Richard Penniman, better known as Little Richard, who combined the
sacred shouts of the black church and the profane sounds of the blues to
create some of the world’s first and most influential rock ’n’ roll
records, died on Saturday morning. He was 87.
His death was confirmed by his son, Danny Penniman. He did not say where
his father died or specify a cause.
Little Richard did not invent rock ’n’ roll.

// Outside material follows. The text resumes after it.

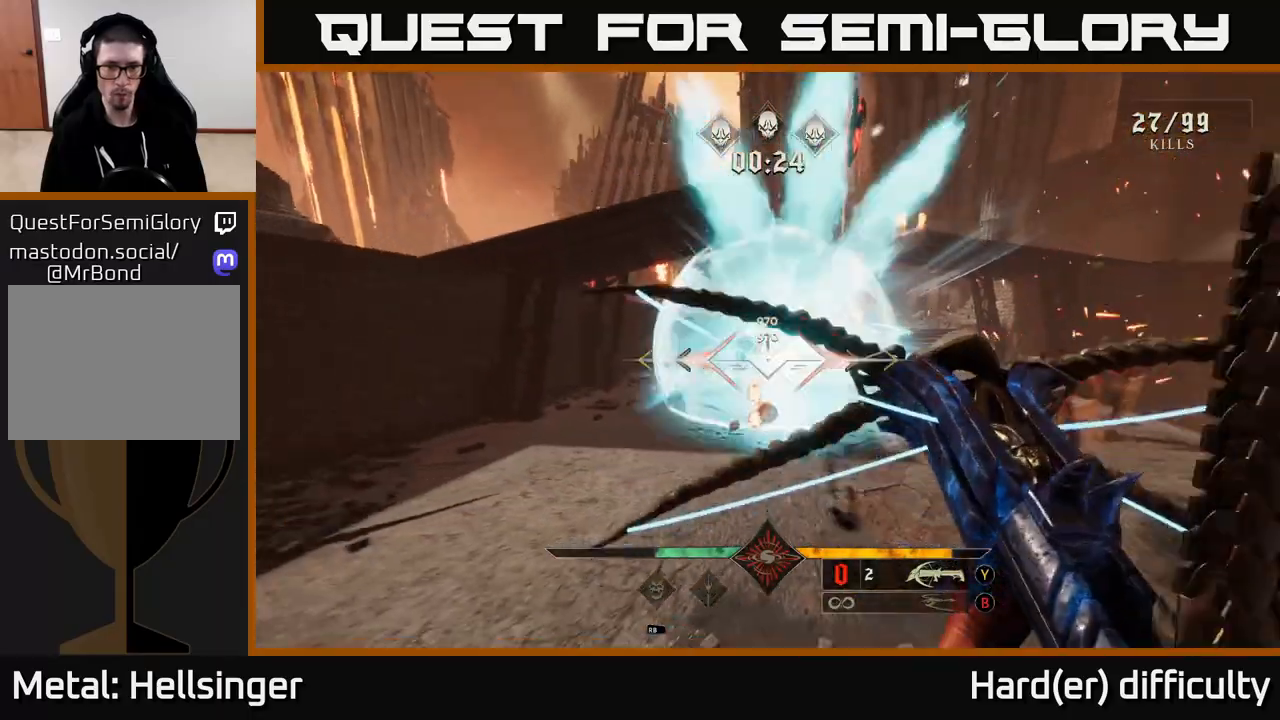
{"buttons": ["A"], "left_stick": "right", "right_stick": "center", "events": [[67, "right_stick", "right"], [233, "A", "down"], [233, "right_stick", "center"], [283, "left_stick", "down-right"], [300, "A", "up"], [367, "A", "down"], [500, "left_stick", "right"]]}
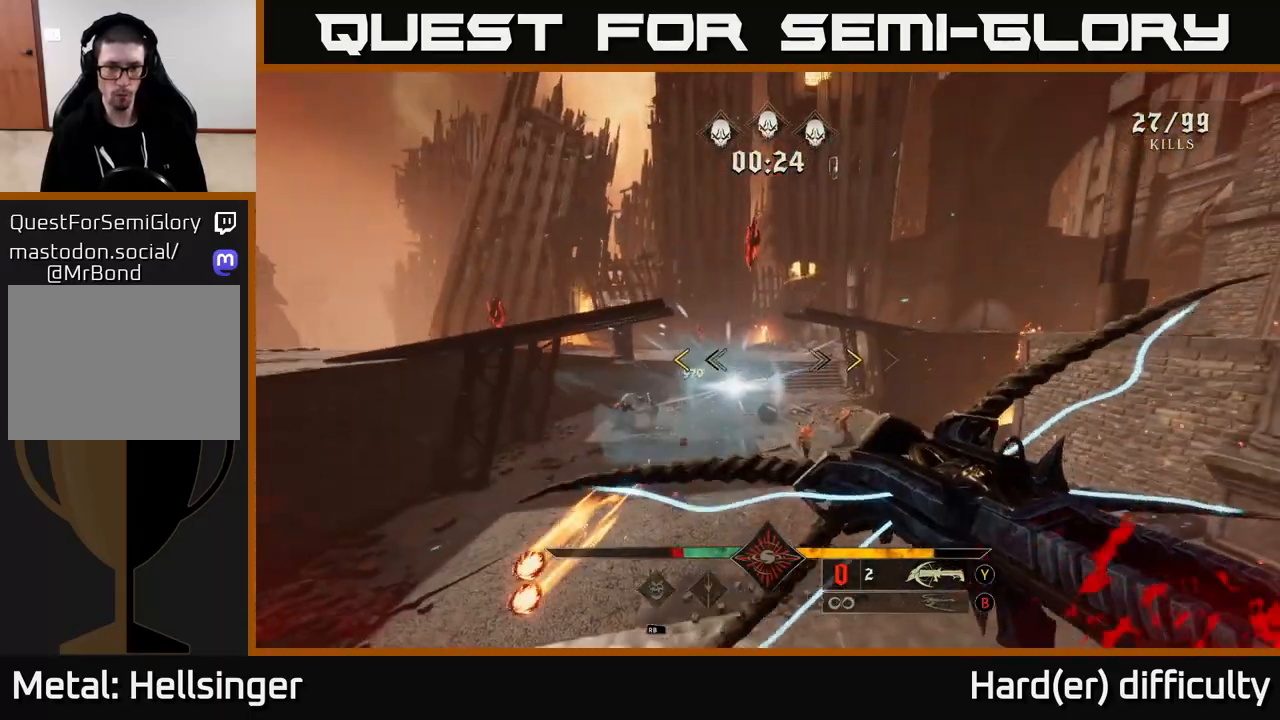
{"buttons": ["X"], "left_stick": "center", "right_stick": "center", "events": [[33, "A", "up"], [217, "left_stick", "down-left"], [350, "left_stick", "down-right"], [417, "X", "down"], [417, "left_stick", "center"]]}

Other musicians had already
been mining a similar vein by the time he recorded his first hit, “Tutti
Frutti” — a raucous song about sex, its lyrics cleaned up but its
meaning hard to miss — in a New Orleans recording studio in September
1955. Chuck Berry and Fats Domino had reached the pop Top 10, Bo Diddley
had topped the rhythm-and-blues charts, and Elvis Presley had been
making records for a year.
But Little Richard, delving deeply into the wellsprings of gospel music
and the blues, pounding the piano furiously and screaming as if for his
very life, raised the energy level several notches and created something
not quite like any music that had been heard before — something new,
thrilling and more than a little dangerous. As the rock historian Richie
Unterberger put it, “He was crucial in upping the voltage from
high-powered R&B into the similar, yet different, guise of rock ’n’ roll.”